- US stocks finish Tuesday's choppy session on a mixed note.
- January headline inflation cooled to 6.2% but the rate was higher than anticipated.
US stocks ended mixed Tuesday as investors fretted about how the Federal Reserve will interpret the January inflation report that showed continued upward pressure on monthly prices.
The S&P 500 escaped the seesaw session with its third straight win but the Dow Jones Industrial Average slipped, with Coca-Cola among the day's decliners.
The Labor Department's first CPI report of 2023 showed the headline rate eased to 6.4% year over year from December but the reading was slightly higher than the 6.2% consensus estimate from Bloomberg.
Price increases for energy and food and rent pushed up the monthly print to 0.5%. Core CPI, which strips out energy and food prices, rose 0.4% for the month.

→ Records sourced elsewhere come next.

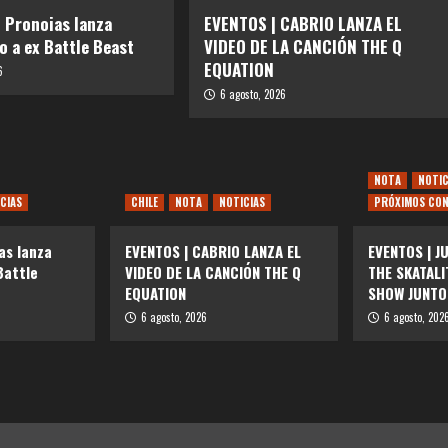
 Pronoias lanza
EVENTOS | CABRIO LANZA EL
o a ex Battle Beast
VIDEO DE LA CANCIÓN THE Q
EQUATION
6
6 agosto, 2026
NOTA
NOTIC
CIAS
CHILE
NOTA
NOTICIAS
PRÓXIMOS CON
as lanza
EVENTOS | CABRIO LANZA EL
EVENTOS | J
Battle
VIDEO DE LA CANCIÓN THE Q
THE SKATAL
EQUATION
SHOW JUNTO
6 agosto, 2026
6 agosto, 202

Here's where US indexes stood at the 4:00 p.m. closing bell on Tuesday:
- S&P 500: 4,136.19, down 0.03%
- Dow Jones Industrial Average: 34,089.79, down 0.46% (156.14 points)

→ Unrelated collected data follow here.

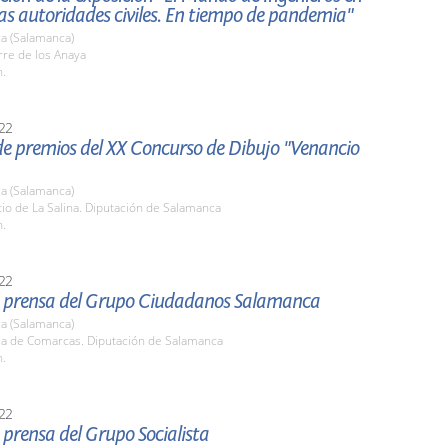
as autoridades civiles. En tiempo de pandemia"
a (Salamanca)
rre de los Anaya
h.
22
de premios del XX Concurso de Dibujo "Venancio
a (Salamanca)
tio de La Salina. Diputación de Salamanca
h.
22
 prensa del Grupo Ciudadanos Salamanca
a (Salamanca)
ala de Comarcas. Diputación de Salamanca
h.
22
prensa del Grupo Socialista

- Nasdaq Composite: 11,960.15, 0.57%
"The good news on the CPI print is that inflation continued to ease as the year-over-year inflation rate has dropped for 7 straight months," said Eric Sterner, chief investment officer at Apollon Wealth Management, wrote in a note.

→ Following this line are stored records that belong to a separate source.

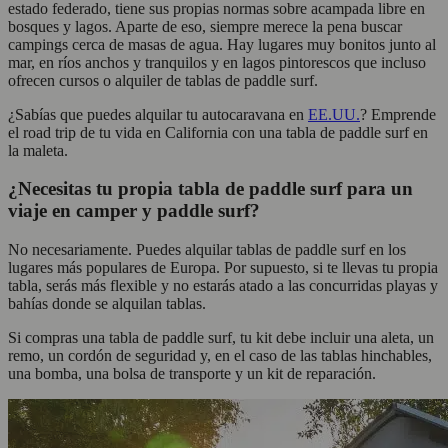
estado federado, tiene sus propias normas sobre acampada libre en
bosques y lagos. Aparte de eso, siempre merece la pena buscar
campings cerca de masas de agua. Hay lugares muy bonitos junto al
mar, en ríos anchos y tranquilos y en lagos pintorescos que incluso
ofrecen cursos o alquiler de tablas de paddle surf.
¿Sabías que puedes alquilar tu autocaravana en
EE.UU.
? Emprende
el road trip de tu vida en California con una tabla de paddle surf en
la maleta.
¿Necesitas tu propia tabla de paddle surf para un
viaje en camper y paddle surf?
No necesariamente. Puedes alquilar tablas de paddle surf en los
lugares más populares de Europa. Por supuesto, si te llevas tu propia
tabla, serás más flexible y no estarás atado a las concurridas playas y
bahías donde se alquilan tablas.
Si compras una tabla de paddle surf, tu kit debe incluir una aleta, un
remo, un cordón de seguridad y, en el caso de las tablas hinchables,
una bomba, una bolsa de transporte y un kit de reparación.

"The bad news is inflation is still very elevated compared to normal levels. The Fed will need to remain hawkish and raise rates most likely at least two (possibly three) more times," he said. "The journey to get to normal inflation rates will be a bumpy ride as energy and commodity prices should rebound with China dropping its zero COVID policies."
Investors have largely been cutting down their expectations for the Fed to begin cutting rates later this year. A ninth straight rate hike is likely to arrive in March.
Here's what else is happening today:
- Investors aren't convinced that the stock market rally can last, Bank of America survey shows.
- 'Big Short' investor Michael Burry reveals new bets on Alibaba, MGM, and JD.com.
- Traders betting against Tesla have lost $7.6 billion over the past month as the stock has surged.
- Get defensive with stocks and ditch them for bonds with a recession coming, says JPMorgan's top strategist Marko Kolanovic.
- Wells Fargo says the worst is over for stocks, but the bull market may be "stuck in traffic."
- Natural gas prices fall to 25-month low as a key Texas LNG facility looks to restart exports.
In commodities, bonds, and crypto:
- West Texas Intermediate crude lost 1.2% to $79.17 per barrel in Tuesday's session. Brent crude, the international benchmark, fell 1.1% to $85.64.
- Gold rose by 0.1% to $1,865.30 per ounce.
- The 10-year Treasury yield jumped to a six-week high, reaching 3.766%.
- Bitcoin gained 2.7% to $22,204.30.